Analyse de l’arrêt de la Cour d’Appel du 19 juillet 1826 par René Delage – 1902

Les lois abolitives de la féodalité n’ayant eu pour effet que d’affranchir les propriétés réelles des charges seigneuriales dont elles étaient grévées, n’ont donc pu supprimer ce droit d’usage, droit réel et immobilier détaché par le seigneur du domaine utile.

C’est dans ce sens que la cour de Bordeaux s’est prononcée dans un arrêt du 19 juillet 1826.

« Attendu, dit la cour, que ces lois n’ont porté aucune atteinte aux propriétés des ci-devent seigneurs dont ils n’avaient pas aliéné le domaine utile, que des conventions relatives à ces propriétés, quoique renfermées dans les actes relatifs au domaine direct, ne sont pas pour cela entachées de féodalité parce qu’elles n’empruntent rien à la puissance féodale, qu’après un bail à fief, le bailleur continuait à jouir des objets dont il s’était réservé, c’est-à-dire des objets non aliénés, comme propriétaire et non comme seigneur, en sorte que cette propriété lui est restée comme celle de ses prés et de ses bois. »

Il ne faut pas, en effet, oublier que les droits d’usage peuvent absorber l’universalité des produits de la forêt sans rien laisser au propriétaire si celui-ci n’a fait aucune réserve, de telle sorte qu’on peut imaginer une forêt dont tous les revenus sont absorbés par les usagers sans que le droit d’usage soit pour cela transformé en droit de propriété.

La prétention des usagers d’être copropriétaires des bois n’est donc pas fondée, et les habitants de l’ancien Captalat de Buch n’ont qu’un droit de servitude. Leur droit présente, en effet, tous les aspects des droits d’usage : on y trouve un fonds dominant (le territoire de l’ancien Captalat) et un fonds servant (la forêt) presque toutes les obligations imposées aux usagers par le code forestier sont imposées par les transactions aux habitants non ayant pins : obligation de demander délivrance, sauf pour les usagers peu onéreux d’agir en bons pères de famille, défense de prendre ou de faire commerce du bois de la forêt. Ce sont bien là les caractères des droits d’usage.
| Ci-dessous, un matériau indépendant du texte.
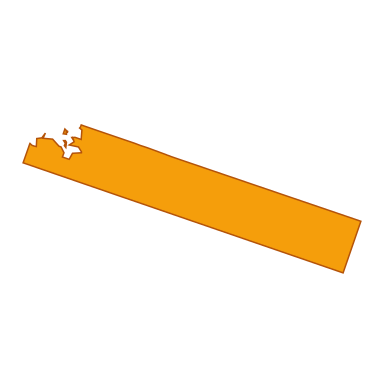 outline of Arapahoe, Colorado, United States of America, rotated 19°
{"feature_id": "52423323B66865800325453", "entity_name": "Arapahoe", "entity_type": "district", "adm_level": 2, "iso_a3": "USA", "parent_name": "United States of America", "parent_adm1": "Colorado", "projection": "natural_earth1", "projection_center": [-104.718, 39.653], "detail": "fine", "context": "isolated", "style": "filled", "palette": "amber", "viewbox_px": 384, "rotation_deg": 19, "n_neighbors": 0, "source": "geoboundaries", "source_scale": "gbopen_adm2", "svg_char_len": 1168}
<svg xmlns="http://www.w3.org/2000/svg" viewBox="0 0 384 384"><g transform="rotate(19 192 192)"><path d="M361.2,164.7L169.3,165.3L169.2,165.3L168.9,165.3L167.0,165.3L166.9,165.3L166.7,165.3L165.7,165.3L164.7,165.3L161.9,165.3L160.6,165.3L160.2,165.3L159.3,165.2L157.0,165.2L156.9,165.2L156.2,165.2L155.2,165.1L136.3,164.7L133.4,164.7L132.7,164.7L128.2,164.8L122.0,164.6L84.1,164.7L65.4,164.7L65.4,167.0L64.9,168.1L67.7,169.2L70.1,178.4L63.6,178.4L60.6,179.6L61.8,180.6L61.8,180.2L62.0,180.2L61.8,180.0L61.8,179.9L64.2,182.9L60.6,187.5L70.0,186.4L74.5,190.1L74.7,190.9L66.4,194.3L65.2,201.1L58.1,201.1L58.2,196.6L53.5,192.0L51.3,192.0L43.0,187.4L33.7,189.7L34.2,184.0L32.4,189.7L27.8,192.0L30.0,199.7L27.6,200.0L25.3,199.9L23.0,198.8L22.9,199.4L22.9,202.1L22.9,203.7L22.8,219.4L24.1,219.4L43.2,219.4L58.0,219.4L60.4,219.4L82.7,219.4L90.4,219.4L116.9,219.4L121.6,219.4L126.3,219.4L359.4,219.3L361.2,219.3L361.2,164.7ZM51.3,178.9L54.5,178.3L53.6,176.1L54.8,176.1L54.7,175.2L54.4,175.2L54.2,175.1L54.2,175.3L51.3,173.8L51.3,178.9ZM53.9,185.2L56.4,187.3L56.2,189.7L58.2,191.0L57.1,185.8L55.5,184.6L53.9,185.2Z" fill="#f59e0b" stroke="#b45309" stroke-width="1.5"/></g></svg>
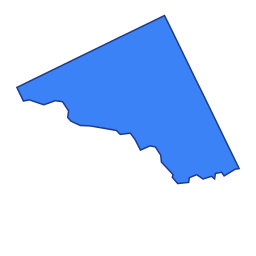 the district of Cleveland, Oklahoma, United States of America, rotated 334°
{"feature_id": "52423323B91358685939419", "entity_name": "Cleveland", "entity_type": "district", "adm_level": 2, "iso_a3": "USA", "parent_name": "United States of America", "parent_adm1": "Oklahoma", "projection": "mercator", "projection_center": [-97.393, 35.153], "detail": "fine", "context": "isolated", "style": "filled", "palette": "blue", "viewbox_px": 256, "rotation_deg": 334, "n_neighbors": 0, "source": "geoboundaries", "source_scale": "gbopen_adm2", "svg_char_len": 765}
<svg xmlns="http://www.w3.org/2000/svg" viewBox="0 0 256 256"><g transform="rotate(334 128 128)"><path d="M45.9,42.8L45.8,57.9L51.7,59.5L62.5,70.2L68.3,70.9L74.5,71.5L80.7,75.7L82.1,86.6L78.4,92.2L79.8,97.0L86.2,104.8L94.7,109.4L116.5,125.1L118.2,130.3L127.9,133.7L129.3,141.6L129.5,153.3L139.9,153.7L144.3,157.0L145.5,166.7L143.1,173.3L148.1,189.7L146.2,191.6L148.3,199.7L158.7,203.5L161.3,199.5L169.3,200.1L173.1,206.7L182.0,208.1L183.5,211.7L186.6,207.2L192.7,208.8L193.4,213.2L206.3,212.0L210.1,213.2L210.1,180.4L210.2,147.5L210.2,131.0L210.1,113.2L210.2,59.5L210.1,42.9L161.1,42.8L155.6,42.8L122.8,42.8L117.3,42.8L111.7,42.8L106.2,42.8L98.0,42.8L92.5,42.8L85.3,42.8L78.7,42.8L75.8,42.8L45.9,42.8Z" fill="#3b82f6" stroke="#1e3a8a" stroke-width="1.5"/></g></svg>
Comme le décide le jugement du 6 mars 1850 que nous venons de mentionner « les fruits, les arbres accrus, comme le sol, appartienent aux propriétaires », l’usager ne devient propriétaire des bois que lorsqu’il les a perçus des délivrances mobilières

(…)

…Or, l’exercice des droit d’usage ne comporte aucune exécution de travaux. Quant à l’administration, elle appartient uniquement aux syndics des propriétaires, et les représentants des usagers sont simplement chargés de poursuivre, concurremment avec ceux des propriétaires, les fraudes et contraventions. Ce n’est là qu’une mission de surveillance. En ce qui concerne le syndic des propriétaires, aucune modification n’a été apportée aux transactions. Leurs pouvoirs sont nettement déterminés par l’art.10 de l’acte de 1759 : poursuivre les fraudes et contraventions et défendre à toutes les actions intentées contre les propriétaires ; une autorisation leur sera seulement nécessaire pour intenter les actions autres que celles qui auront pour but la répression des fraudes et la condamnation des contrevenants.

Les syndics représentent donc la communauté des propriétaires de la forêt pour tout ce qui concerne leur intérêt commun ut universi. Ce pouvoir ainsi conféré aux syndics de représenter en justice la masse des intéressés, n’est-il pas contraire à une règle de notre vieille jurisprudence qui n’est écrite dans aucun des codes et qu’on continue cependant d’appliquer : la règle que « Nul en France ne plaide par procureur».